(Dataset entries)
◆ ◆ ◆ ◆ ◆

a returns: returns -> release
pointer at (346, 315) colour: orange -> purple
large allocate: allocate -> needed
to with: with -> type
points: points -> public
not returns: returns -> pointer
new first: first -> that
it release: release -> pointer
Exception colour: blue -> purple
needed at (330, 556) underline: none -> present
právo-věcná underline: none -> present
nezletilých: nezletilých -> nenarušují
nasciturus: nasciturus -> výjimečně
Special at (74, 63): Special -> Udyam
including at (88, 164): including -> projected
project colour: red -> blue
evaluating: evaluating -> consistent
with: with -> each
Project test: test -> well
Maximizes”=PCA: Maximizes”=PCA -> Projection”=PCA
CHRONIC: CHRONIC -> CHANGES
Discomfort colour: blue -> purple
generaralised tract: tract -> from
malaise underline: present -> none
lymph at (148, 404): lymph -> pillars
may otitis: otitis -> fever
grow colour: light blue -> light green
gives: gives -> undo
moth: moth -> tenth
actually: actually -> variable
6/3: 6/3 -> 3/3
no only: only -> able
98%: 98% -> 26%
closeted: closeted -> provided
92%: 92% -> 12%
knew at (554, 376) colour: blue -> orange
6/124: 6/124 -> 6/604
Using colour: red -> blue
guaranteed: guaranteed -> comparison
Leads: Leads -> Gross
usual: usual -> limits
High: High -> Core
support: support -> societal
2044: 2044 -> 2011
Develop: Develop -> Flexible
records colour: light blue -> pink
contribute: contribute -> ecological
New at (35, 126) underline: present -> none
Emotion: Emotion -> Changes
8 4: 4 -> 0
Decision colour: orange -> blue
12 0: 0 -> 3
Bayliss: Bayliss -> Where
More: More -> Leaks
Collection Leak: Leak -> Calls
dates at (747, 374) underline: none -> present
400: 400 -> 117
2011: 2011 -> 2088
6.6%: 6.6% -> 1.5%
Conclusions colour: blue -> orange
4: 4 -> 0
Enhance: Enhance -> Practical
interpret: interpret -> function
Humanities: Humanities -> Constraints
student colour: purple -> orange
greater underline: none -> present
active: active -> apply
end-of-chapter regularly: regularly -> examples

◆ ◆ ◆ ◆ ◆

■ Given task ■
Quote the records word for word, starting at the first line and going on through the line that contains "needed at (330, 556)".

■ Full solution ■
a returns: returns -> release
pointer at (346, 315) colour: orange -> purple
large allocate: allocate -> needed
to with: with -> type
points: points -> public
not returns: returns -> pointer
new first: first -> that
it release: release -> pointer
Exception colour: blue -> purple
needed at (330, 556) underline: none -> present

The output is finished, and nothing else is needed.